Dataset entries:
*****

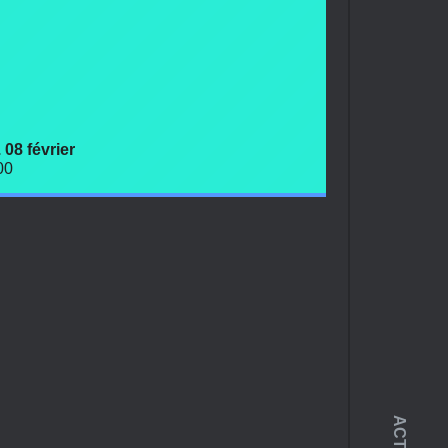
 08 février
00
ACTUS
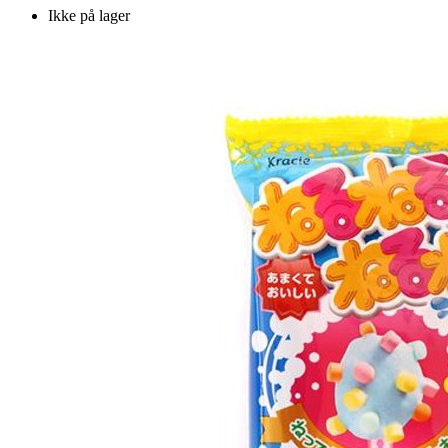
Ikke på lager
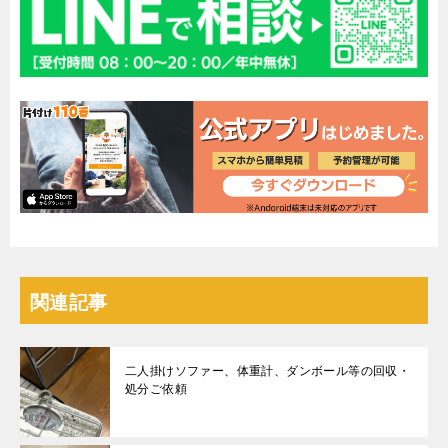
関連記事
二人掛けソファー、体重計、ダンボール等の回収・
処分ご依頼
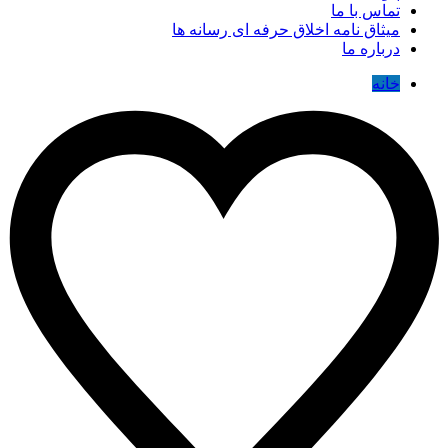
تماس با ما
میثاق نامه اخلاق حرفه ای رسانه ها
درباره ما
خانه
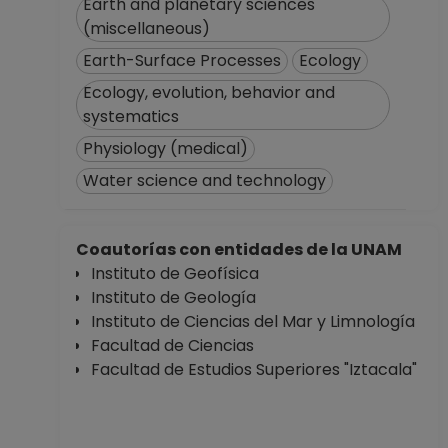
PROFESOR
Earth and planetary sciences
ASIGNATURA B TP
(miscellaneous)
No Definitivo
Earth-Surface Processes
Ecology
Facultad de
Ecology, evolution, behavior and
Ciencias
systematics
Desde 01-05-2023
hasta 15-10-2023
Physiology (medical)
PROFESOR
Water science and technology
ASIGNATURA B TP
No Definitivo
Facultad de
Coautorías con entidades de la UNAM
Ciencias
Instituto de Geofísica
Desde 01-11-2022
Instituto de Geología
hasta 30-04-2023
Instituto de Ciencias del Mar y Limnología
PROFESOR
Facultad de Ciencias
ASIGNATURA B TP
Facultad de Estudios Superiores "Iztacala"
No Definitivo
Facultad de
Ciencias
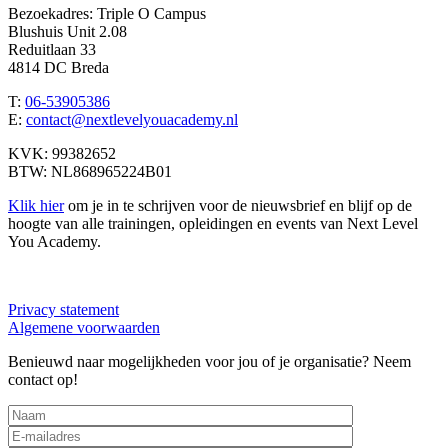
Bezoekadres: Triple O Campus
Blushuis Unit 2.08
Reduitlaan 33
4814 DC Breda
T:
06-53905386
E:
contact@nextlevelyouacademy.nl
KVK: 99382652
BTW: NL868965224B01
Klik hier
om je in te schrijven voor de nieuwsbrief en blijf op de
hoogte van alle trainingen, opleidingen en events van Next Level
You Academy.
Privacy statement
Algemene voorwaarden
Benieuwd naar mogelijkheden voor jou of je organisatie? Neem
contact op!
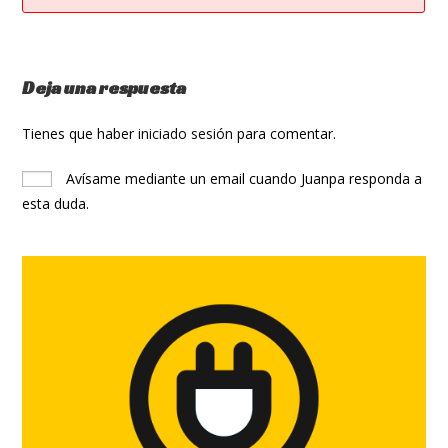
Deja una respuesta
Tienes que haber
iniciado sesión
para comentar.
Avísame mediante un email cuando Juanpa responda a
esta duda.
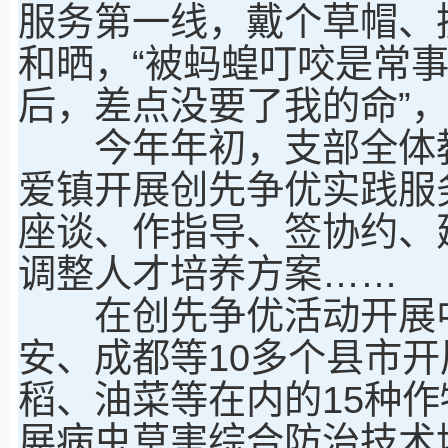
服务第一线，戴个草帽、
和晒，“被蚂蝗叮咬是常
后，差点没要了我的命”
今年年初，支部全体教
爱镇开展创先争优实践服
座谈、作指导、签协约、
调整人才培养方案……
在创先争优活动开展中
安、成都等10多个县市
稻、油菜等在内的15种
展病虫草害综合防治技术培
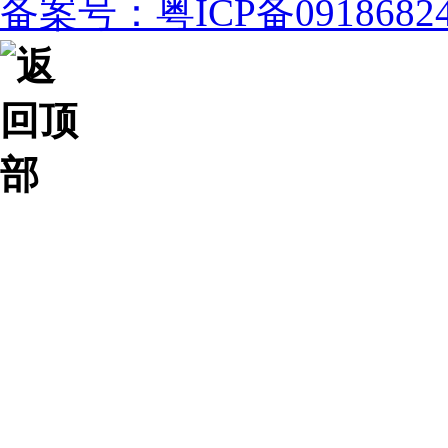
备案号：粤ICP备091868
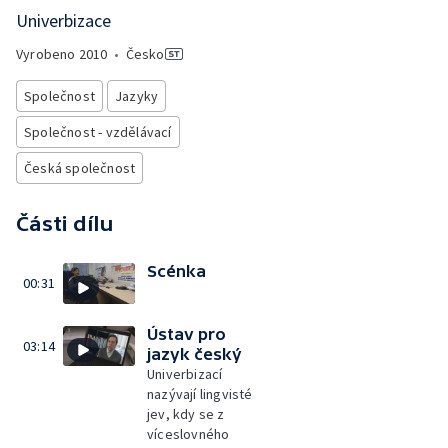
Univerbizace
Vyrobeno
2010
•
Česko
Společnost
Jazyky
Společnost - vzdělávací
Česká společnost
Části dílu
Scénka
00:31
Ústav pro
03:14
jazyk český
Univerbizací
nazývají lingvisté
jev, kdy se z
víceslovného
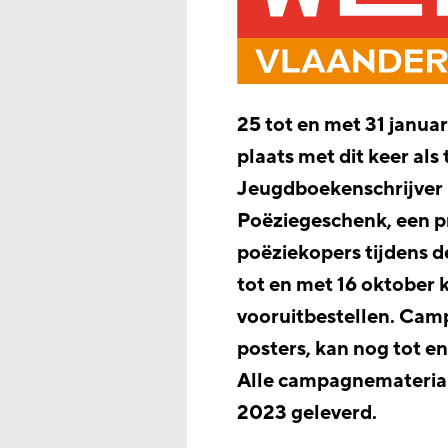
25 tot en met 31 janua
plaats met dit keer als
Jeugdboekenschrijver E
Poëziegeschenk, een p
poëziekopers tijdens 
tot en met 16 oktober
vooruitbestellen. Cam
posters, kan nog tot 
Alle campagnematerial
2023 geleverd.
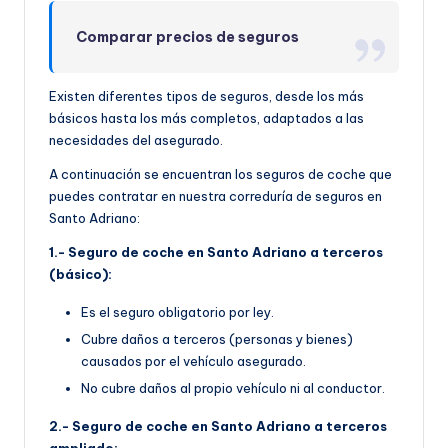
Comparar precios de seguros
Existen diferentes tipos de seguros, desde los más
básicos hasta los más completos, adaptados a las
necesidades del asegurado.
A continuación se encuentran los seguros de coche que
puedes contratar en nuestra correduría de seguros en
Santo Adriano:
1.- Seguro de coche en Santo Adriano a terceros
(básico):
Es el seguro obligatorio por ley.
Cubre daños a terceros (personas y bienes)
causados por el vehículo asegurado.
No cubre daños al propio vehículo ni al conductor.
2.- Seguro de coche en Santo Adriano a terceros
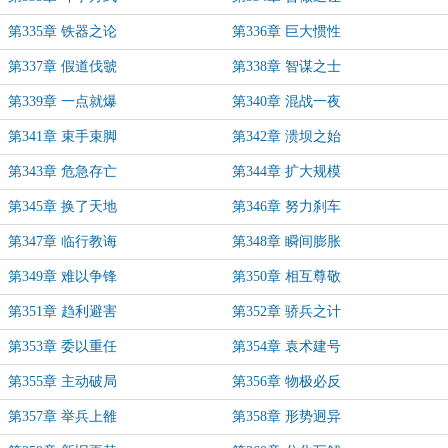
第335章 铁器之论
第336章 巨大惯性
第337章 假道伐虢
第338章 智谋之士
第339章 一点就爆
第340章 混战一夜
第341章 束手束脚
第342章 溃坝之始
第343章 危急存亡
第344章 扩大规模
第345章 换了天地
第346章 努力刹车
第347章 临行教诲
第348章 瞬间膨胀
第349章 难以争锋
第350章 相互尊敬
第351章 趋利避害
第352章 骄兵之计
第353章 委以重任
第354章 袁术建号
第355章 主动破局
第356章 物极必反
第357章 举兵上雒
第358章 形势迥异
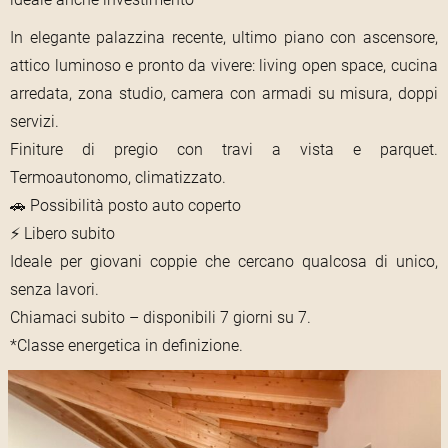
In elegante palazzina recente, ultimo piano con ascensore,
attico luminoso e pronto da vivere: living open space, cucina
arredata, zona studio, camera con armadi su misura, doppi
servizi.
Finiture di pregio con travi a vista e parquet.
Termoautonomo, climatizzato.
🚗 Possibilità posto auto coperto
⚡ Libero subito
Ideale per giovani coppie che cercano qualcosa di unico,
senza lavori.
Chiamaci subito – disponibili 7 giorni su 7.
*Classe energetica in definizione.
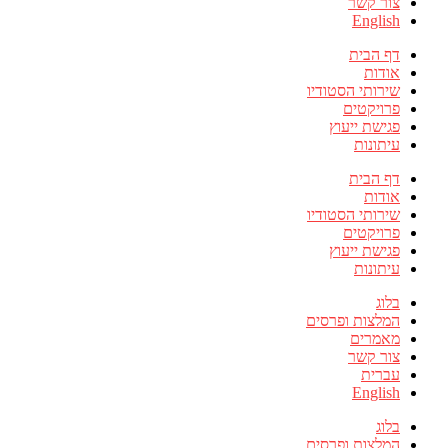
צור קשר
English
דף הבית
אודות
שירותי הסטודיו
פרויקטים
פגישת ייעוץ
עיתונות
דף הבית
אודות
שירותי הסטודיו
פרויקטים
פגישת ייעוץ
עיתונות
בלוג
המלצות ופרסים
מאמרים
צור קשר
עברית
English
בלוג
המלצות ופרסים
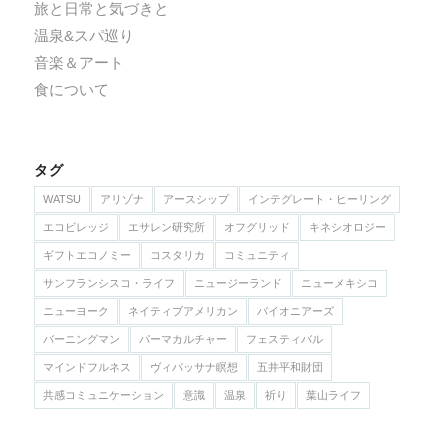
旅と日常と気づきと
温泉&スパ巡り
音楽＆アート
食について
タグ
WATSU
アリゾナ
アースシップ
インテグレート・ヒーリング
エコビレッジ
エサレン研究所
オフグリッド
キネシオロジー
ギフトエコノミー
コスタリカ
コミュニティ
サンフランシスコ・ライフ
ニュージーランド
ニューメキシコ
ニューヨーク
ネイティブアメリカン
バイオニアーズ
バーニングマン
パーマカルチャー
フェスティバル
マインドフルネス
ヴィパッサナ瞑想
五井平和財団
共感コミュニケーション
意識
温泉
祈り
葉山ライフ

*****

* WORK ORDER
Retype the lines from the one containing "服务第一线，戴个草帽、" through the one containing "2023 geleverd.", both included, leaving out the pictures.

* SOLUTION TO THIS EXERCISE
服务第一线，戴个草帽、
和晒，“被蚂蝗叮咬是常
后，差点没要了我的命”
今年年初，支部全体教
爱镇开展创先争优实践服
座谈、作指导、签协约、
调整人才培养方案……
在创先争优活动开展中
安、成都等10多个县市
稻、油菜等在内的15种
展病虫草害综合防治技术培
备案号：粤ICP备091868
Univerbizace
Vyrobeno
2010
•
Česko
Společnost
Jazyky
Společnost - vzdělávací
Česká společnost
Části dílu
Scénka
00:31
Ústav pro
03:14
jazyk český
Univerbizací
nazývají lingvisté
jev, kdy se z
víceslovného
25 tot en met 31 janua
plaats met dit keer als
Jeugdboekenschrijver E
Poëziegeschenk, een p
poëziekopers tijdens 
tot en met 16 oktober
vooruitbestellen. Cam
posters, kan nog tot 
Alle campagnematerial
2023 geleverd.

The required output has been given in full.